STATED PROBLEM A: Rewrite the part of the rows that opens with their first line and closes with the line containing "ತಾಗಿಕೊಂಡಂತೆಯೇ", replacing "Transcribe" with "Copy out" and changing nothing else. Return only that part.

SUPPLIED TEXT:
====
# Having To Push Down HARD On Your Clutch? I fixed that in 10min!



## DjTechnicsSL220 (Jun 6, 2006)

So my clutch sucks like crazy. This morning I was driving it to respray my front bumper and I was so fed up with the clutch and how hard I had to push down and the annoying squeeking sounds when you finally get the clutch all the way to the floor to start up the car. So i bought myself a can of WD40 and sprayed all!!!!! into the housing of the clutch cable and now!!!! DFGFVGSDGDSFASFSA It feels hydrolic and Im not lying at all!!!!!!! the clutch goes down with ease!!!!!! and comes up with ease without stressing your foot no problem. I drove my car today for an hour just becuz my clutch felt amazing!!! any more questions just ask. Im soooo happy!


My 1993 Nissan Sentra XE


----------



## JohnnyWash1 (Jul 27, 2005)

I've been meaning to do that lately.


----------



## HATEnFATE (Dec 24, 2002)

You know what.....thats a sign that you need a new cable.


----------



## DjTechnicsSL220 (Jun 6, 2006)

No my cable snapped when I was headed to work in around November of 2005, bought a brand new one and installed it myself and it felt better than the old one, but I think there was no lube in the housing all this time. I just now did it and it feels great!!!


----------



## RallyBob (Nov 29, 2005)

I just swapped the tranny on my B13 last night. It's always had a stiff clutch cable, and I've replaced the cable twice before.
====
MATERIAL SUPPLIED:

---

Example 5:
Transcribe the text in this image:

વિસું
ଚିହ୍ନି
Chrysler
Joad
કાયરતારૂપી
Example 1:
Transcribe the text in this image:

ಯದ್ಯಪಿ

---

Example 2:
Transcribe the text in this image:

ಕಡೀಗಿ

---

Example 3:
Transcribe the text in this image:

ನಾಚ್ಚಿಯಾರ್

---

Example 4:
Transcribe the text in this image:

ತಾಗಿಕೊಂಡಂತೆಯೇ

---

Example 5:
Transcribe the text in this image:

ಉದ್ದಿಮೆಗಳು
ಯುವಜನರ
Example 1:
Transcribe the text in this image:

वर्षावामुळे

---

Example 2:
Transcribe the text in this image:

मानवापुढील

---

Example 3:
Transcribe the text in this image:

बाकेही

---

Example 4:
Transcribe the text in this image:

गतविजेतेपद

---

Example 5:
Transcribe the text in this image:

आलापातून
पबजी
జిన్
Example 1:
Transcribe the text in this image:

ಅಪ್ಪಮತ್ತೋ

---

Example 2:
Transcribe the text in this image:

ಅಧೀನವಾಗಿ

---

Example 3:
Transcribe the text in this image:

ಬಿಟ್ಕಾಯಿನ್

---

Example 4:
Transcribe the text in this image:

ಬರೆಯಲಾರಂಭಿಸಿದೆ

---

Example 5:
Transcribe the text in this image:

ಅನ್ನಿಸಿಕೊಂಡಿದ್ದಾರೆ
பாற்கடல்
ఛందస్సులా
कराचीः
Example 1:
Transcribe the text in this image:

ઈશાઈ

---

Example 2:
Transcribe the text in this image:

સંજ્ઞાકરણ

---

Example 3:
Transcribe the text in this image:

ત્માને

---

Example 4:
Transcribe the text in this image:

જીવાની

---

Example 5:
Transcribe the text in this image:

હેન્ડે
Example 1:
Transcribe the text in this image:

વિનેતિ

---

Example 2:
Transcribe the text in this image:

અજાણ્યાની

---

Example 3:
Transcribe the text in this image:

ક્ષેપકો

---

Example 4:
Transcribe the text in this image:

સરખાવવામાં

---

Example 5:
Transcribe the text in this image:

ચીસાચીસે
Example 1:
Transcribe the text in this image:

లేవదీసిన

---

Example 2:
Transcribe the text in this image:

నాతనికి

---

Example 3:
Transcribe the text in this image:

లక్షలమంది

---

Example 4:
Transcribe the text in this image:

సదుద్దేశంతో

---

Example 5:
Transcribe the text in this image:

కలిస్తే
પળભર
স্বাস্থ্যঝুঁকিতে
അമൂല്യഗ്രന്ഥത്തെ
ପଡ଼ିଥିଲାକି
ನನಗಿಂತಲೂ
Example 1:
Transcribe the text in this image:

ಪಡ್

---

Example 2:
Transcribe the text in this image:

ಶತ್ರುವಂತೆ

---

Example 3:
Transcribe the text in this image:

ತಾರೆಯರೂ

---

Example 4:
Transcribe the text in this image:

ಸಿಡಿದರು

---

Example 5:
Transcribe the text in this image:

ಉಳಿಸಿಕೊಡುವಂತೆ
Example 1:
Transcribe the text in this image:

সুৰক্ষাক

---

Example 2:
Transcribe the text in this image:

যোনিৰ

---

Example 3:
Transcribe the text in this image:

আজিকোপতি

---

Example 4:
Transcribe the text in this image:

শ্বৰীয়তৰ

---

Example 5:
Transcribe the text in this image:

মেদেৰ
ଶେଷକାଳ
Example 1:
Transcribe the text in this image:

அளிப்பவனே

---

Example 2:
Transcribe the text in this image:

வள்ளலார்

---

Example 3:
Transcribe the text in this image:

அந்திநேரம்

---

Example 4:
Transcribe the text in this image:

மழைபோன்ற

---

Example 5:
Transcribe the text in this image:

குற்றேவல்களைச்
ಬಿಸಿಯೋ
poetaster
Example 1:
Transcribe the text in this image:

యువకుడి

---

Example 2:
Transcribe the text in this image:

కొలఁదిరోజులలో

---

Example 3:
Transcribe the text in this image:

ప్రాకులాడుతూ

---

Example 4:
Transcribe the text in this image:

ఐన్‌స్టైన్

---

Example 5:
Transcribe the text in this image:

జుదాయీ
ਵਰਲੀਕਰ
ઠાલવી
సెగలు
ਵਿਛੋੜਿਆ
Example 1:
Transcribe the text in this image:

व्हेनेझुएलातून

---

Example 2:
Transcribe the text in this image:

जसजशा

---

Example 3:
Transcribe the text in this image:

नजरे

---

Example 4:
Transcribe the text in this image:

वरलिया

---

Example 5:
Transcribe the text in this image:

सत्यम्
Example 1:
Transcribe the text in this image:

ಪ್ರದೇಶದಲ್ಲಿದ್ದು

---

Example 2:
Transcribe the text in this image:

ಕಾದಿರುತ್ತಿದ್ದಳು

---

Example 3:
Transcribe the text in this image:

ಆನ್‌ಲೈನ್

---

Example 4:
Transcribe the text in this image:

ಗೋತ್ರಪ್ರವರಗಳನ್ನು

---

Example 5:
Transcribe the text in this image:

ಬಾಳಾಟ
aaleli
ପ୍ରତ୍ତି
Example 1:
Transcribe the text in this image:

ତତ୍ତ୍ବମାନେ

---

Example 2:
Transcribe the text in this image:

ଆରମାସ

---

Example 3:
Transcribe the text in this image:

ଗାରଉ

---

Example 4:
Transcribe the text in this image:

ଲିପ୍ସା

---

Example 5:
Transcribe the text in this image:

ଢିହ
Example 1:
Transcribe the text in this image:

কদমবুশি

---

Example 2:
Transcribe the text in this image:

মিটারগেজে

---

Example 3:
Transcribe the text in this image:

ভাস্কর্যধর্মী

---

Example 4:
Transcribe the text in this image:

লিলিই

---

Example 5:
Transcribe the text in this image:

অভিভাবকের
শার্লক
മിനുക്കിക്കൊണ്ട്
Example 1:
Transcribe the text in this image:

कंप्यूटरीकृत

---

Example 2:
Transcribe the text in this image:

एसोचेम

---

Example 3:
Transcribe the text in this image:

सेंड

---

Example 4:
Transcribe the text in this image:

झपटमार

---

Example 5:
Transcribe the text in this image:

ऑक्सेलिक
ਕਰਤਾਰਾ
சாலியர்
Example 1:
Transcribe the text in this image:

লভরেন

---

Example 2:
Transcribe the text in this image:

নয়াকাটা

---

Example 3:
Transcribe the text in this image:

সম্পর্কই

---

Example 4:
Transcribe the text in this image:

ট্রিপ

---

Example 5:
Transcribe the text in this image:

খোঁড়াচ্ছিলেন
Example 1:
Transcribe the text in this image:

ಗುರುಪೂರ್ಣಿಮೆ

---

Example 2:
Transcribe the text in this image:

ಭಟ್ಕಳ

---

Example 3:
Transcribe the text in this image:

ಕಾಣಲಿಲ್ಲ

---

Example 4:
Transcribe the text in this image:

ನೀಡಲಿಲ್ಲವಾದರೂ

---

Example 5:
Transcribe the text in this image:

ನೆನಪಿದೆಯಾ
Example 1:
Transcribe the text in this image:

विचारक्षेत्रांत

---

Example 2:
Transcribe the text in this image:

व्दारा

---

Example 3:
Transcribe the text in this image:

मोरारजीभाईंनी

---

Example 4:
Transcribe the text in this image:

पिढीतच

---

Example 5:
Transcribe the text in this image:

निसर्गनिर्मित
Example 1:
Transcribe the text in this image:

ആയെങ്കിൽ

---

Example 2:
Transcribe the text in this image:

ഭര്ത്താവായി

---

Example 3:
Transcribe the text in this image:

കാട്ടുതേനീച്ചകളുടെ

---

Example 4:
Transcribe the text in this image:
====
STATED PROBLEM B: Quote the part of the clutch forum thread that opens with the words "# Having To" and closes with "Im soooo happy!".

PROBLEM SOLUTION A:
---

Example 5:
Copy out the text in this image:

વિસું
ଚିହ୍ନି
Chrysler
Joad
કાયરતારૂપી
Example 1:
Copy out the text in this image:

ಯದ್ಯಪಿ

---

Example 2:
Copy out the text in this image:

ಕಡೀಗಿ

---

Example 3:
Copy out the text in this image:

ನಾಚ್ಚಿಯಾರ್

---

Example 4:
Copy out the text in this image:

ತಾಗಿಕೊಂಡಂತೆಯೇ

PROBLEM SOLUTION B:
# Having To Push Down HARD On Your Clutch? I fixed that in 10min!



## DjTechnicsSL220 (Jun 6, 2006)

So my clutch sucks like crazy. This morning I was driving it to respray my front bumper and I was so fed up with the clutch and how hard I had to push down and the annoying squeeking sounds when you finally get the clutch all the way to the floor to start up the car. So i bought myself a can of WD40 and sprayed all!!!!! into the housing of the clutch cable and now!!!! DFGFVGSDGDSFASFSA It feels hydrolic and Im not lying at all!!!!!!! the clutch goes down with ease!!!!!! and comes up with ease without stressing your foot no problem. I drove my car today for an hour just becuz my clutch felt amazing!!! any more questions just ask. Im soooo happy!